SOURCE EXTRACT:

[Start]

Marvin Manheim is co-founder of the Black Forest Group and a professor at Northwestern University where he has appointments in the Kellogg Graduate School of Management and the General Motors Strategy Research Center.

RL:  How did you get into knowledge management

MM:   In essence, I've been working in knowledge management all my life. Since I was a graduate student I have been concerned with how people work on complex problems and use information in appropriate ways. Years ago I worked on architecture, urban design, and transportation problems. Now I work on business strategy, product planning, and product design problems. The issues are the same. How do you create new knowledge, and gain perspectives that allow you to view the world differently, and then translate that into action that can be followed through by large numbers of collaborative partners? That's the core of knowledge management.

RL:  So you see knowledge management as having been around for many years in one form or another?

MM:   Absolutely. It's amazing to me is that now that knowledge management is a major industry trend, how little people have looked to the past to understand the real issues. There are some people who are very thoughtful about knowledge management, but the IT industry does not show real depth. It is not developing the products and services that could really touch the core of knowledge management. It is exploiting very simple, obvious technology but not dealing with the core issue.

[End]

ENTRIES SUPPLIED:
[Start]

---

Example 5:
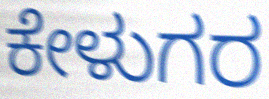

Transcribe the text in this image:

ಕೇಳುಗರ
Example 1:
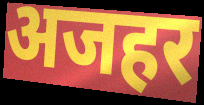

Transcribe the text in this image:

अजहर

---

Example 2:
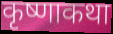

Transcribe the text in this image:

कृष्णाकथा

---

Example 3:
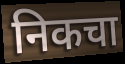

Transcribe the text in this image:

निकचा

[End]
[Start]

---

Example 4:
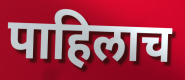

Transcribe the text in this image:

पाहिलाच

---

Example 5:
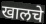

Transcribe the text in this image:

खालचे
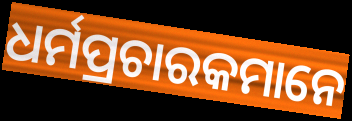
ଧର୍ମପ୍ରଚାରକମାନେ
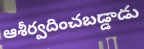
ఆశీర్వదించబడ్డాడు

[End]

Write out the part of the interview that opens with the words containing "MM:   In essence, I've" and closes with "form or another?", renaming "transportation" to "logistics" throughout. The listing isn't needed here.

THE OUTPUT:
MM:   In essence, I've been working in knowledge management all my life. Since I was a graduate student I have been concerned with how people work on complex problems and use information in appropriate ways. Years ago I worked on architecture, urban design, and logistics problems. Now I work on business strategy, product planning, and product design problems. The issues are the same. How do you create new knowledge, and gain perspectives that allow you to view the world differently, and then translate that into action that can be followed through by large numbers of collaborative partners? That's the core of knowledge management.

RL:  So you see knowledge management as having been around for many years in one form or another?